**What you will do**
Your answer should be the data below, reproduced with nothing changed.

[Dataset entries]
Content starts
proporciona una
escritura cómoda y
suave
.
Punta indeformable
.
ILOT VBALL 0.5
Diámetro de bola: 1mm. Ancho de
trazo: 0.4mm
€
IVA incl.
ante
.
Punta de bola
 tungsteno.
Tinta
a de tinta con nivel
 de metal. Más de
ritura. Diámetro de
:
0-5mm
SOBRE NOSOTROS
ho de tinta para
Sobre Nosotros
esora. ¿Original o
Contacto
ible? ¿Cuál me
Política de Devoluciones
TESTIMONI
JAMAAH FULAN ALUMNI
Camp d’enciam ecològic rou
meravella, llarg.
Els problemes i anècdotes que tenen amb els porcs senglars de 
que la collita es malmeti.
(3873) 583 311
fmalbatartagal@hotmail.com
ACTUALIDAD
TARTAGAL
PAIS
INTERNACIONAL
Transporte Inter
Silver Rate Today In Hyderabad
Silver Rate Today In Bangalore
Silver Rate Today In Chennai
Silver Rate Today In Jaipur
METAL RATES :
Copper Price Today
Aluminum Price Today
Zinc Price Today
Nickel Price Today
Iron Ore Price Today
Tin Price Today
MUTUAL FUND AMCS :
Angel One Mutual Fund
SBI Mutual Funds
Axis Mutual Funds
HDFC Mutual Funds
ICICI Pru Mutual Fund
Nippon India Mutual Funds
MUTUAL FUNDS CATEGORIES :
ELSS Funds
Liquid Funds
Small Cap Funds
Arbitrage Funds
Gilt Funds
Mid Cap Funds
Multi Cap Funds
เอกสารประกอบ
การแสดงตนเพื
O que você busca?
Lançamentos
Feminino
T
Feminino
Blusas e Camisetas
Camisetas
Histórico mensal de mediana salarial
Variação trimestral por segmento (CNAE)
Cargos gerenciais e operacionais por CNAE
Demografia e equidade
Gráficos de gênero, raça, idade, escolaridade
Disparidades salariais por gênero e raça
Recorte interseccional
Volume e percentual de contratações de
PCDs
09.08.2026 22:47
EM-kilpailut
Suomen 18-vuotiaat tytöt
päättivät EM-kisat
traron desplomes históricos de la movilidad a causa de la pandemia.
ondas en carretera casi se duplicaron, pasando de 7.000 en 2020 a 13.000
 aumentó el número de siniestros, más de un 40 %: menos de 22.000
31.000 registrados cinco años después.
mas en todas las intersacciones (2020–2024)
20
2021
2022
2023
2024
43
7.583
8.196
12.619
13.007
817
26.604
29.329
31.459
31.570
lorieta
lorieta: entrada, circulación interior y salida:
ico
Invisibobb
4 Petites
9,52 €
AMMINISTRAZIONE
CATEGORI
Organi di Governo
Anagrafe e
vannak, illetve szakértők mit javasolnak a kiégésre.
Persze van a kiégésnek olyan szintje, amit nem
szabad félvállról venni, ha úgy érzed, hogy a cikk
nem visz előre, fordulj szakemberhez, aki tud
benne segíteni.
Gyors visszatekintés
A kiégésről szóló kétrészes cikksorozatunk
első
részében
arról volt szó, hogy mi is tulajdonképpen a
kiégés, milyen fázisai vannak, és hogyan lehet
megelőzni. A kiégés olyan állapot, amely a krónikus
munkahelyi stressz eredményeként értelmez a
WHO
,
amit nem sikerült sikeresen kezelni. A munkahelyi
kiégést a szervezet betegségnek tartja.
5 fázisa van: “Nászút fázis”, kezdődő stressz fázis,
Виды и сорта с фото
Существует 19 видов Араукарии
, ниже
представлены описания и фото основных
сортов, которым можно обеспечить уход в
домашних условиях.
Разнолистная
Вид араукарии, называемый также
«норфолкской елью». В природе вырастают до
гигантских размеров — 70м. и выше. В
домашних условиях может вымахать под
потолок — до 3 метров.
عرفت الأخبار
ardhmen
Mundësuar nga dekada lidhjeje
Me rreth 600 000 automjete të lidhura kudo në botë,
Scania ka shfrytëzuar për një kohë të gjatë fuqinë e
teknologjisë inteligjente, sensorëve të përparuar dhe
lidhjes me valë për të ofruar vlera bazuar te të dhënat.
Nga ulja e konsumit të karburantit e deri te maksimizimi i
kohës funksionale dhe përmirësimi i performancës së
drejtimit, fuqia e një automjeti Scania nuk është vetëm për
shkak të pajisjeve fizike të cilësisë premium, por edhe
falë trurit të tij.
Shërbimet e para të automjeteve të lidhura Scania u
Content ends
**Written solution**
proporciona una
escritura cómoda y
suave
.
Punta indeformable
.
ILOT VBALL 0.5
Diámetro de bola: 1mm. Ancho de
trazo: 0.4mm
€
IVA incl.
ante
.
Punta de bola
 tungsteno.
Tinta
a de tinta con nivel
 de metal. Más de
ritura. Diámetro de
:
0-5mm
SOBRE NOSOTROS
ho de tinta para
Sobre Nosotros
esora. ¿Original o
Contacto
ible? ¿Cuál me
Política de Devoluciones
TESTIMONI
JAMAAH FULAN ALUMNI
Camp d’enciam ecològic rou
meravella, llarg.
Els problemes i anècdotes que tenen amb els porcs senglars de 
que la collita es malmeti.
(3873) 583 311
fmalbatartagal@hotmail.com
ACTUALIDAD
TARTAGAL
PAIS
INTERNACIONAL
Transporte Inter
Silver Rate Today In Hyderabad
Silver Rate Today In Bangalore
Silver Rate Today In Chennai
Silver Rate Today In Jaipur
METAL RATES :
Copper Price Today
Aluminum Price Today
Zinc Price Today
Nickel Price Today
Iron Ore Price Today
Tin Price Today
MUTUAL FUND AMCS :
Angel One Mutual Fund
SBI Mutual Funds
Axis Mutual Funds
HDFC Mutual Funds
ICICI Pru Mutual Fund
Nippon India Mutual Funds
MUTUAL FUNDS CATEGORIES :
ELSS Funds
Liquid Funds
Small Cap Funds
Arbitrage Funds
Gilt Funds
Mid Cap Funds
Multi Cap Funds
เอกสารประกอบ
การแสดงตนเพื
O que você busca?
Lançamentos
Feminino
T
Feminino
Blusas e Camisetas
Camisetas
Histórico mensal de mediana salarial
Variação trimestral por segmento (CNAE)
Cargos gerenciais e operacionais por CNAE
Demografia e equidade
Gráficos de gênero, raça, idade, escolaridade
Disparidades salariais por gênero e raça
Recorte interseccional
Volume e percentual de contratações de
PCDs
09.08.2026 22:47
EM-kilpailut
Suomen 18-vuotiaat tytöt
päättivät EM-kisat
traron desplomes históricos de la movilidad a causa de la pandemia.
ondas en carretera casi se duplicaron, pasando de 7.000 en 2020 a 13.000
 aumentó el número de siniestros, más de un 40 %: menos de 22.000
31.000 registrados cinco años después.
mas en todas las intersacciones (2020–2024)
20
2021
2022
2023
2024
43
7.583
8.196
12.619
13.007
817
26.604
29.329
31.459
31.570
lorieta
lorieta: entrada, circulación interior y salida:
ico
Invisibobb
4 Petites
9,52 €
AMMINISTRAZIONE
CATEGORI
Organi di Governo
Anagrafe e
vannak, illetve szakértők mit javasolnak a kiégésre.
Persze van a kiégésnek olyan szintje, amit nem
szabad félvállról venni, ha úgy érzed, hogy a cikk
nem visz előre, fordulj szakemberhez, aki tud
benne segíteni.
Gyors visszatekintés
A kiégésről szóló kétrészes cikksorozatunk
első
részében
arról volt szó, hogy mi is tulajdonképpen a
kiégés, milyen fázisai vannak, és hogyan lehet
megelőzni. A kiégés olyan állapot, amely a krónikus
munkahelyi stressz eredményeként értelmez a
WHO
,
amit nem sikerült sikeresen kezelni. A munkahelyi
kiégést a szervezet betegségnek tartja.
5 fázisa van: “Nászút fázis”, kezdődő stressz fázis,
Виды и сорта с фото
Существует 19 видов Араукарии
, ниже
представлены описания и фото основных
сортов, которым можно обеспечить уход в
домашних условиях.
Разнолистная
Вид араукарии, называемый также
«норфолкской елью». В природе вырастают до
гигантских размеров — 70м. и выше. В
домашних условиях может вымахать под
потолок — до 3 метров.
عرفت الأخبار
ardhmen
Mundësuar nga dekada lidhjeje
Me rreth 600 000 automjete të lidhura kudo në botë,
Scania ka shfrytëzuar për një kohë të gjatë fuqinë e
teknologjisë inteligjente, sensorëve të përparuar dhe
lidhjes me valë për të ofruar vlera bazuar te të dhënat.
Nga ulja e konsumit të karburantit e deri te maksimizimi i
kohës funksionale dhe përmirësimi i performancës së
drejtimit, fuqia e një automjeti Scania nuk është vetëm për
shkak të pajisjeve fizike të cilësisë premium, por edhe
falë trurit të tij.
Shërbimet e para të automjeteve të lidhura Scania u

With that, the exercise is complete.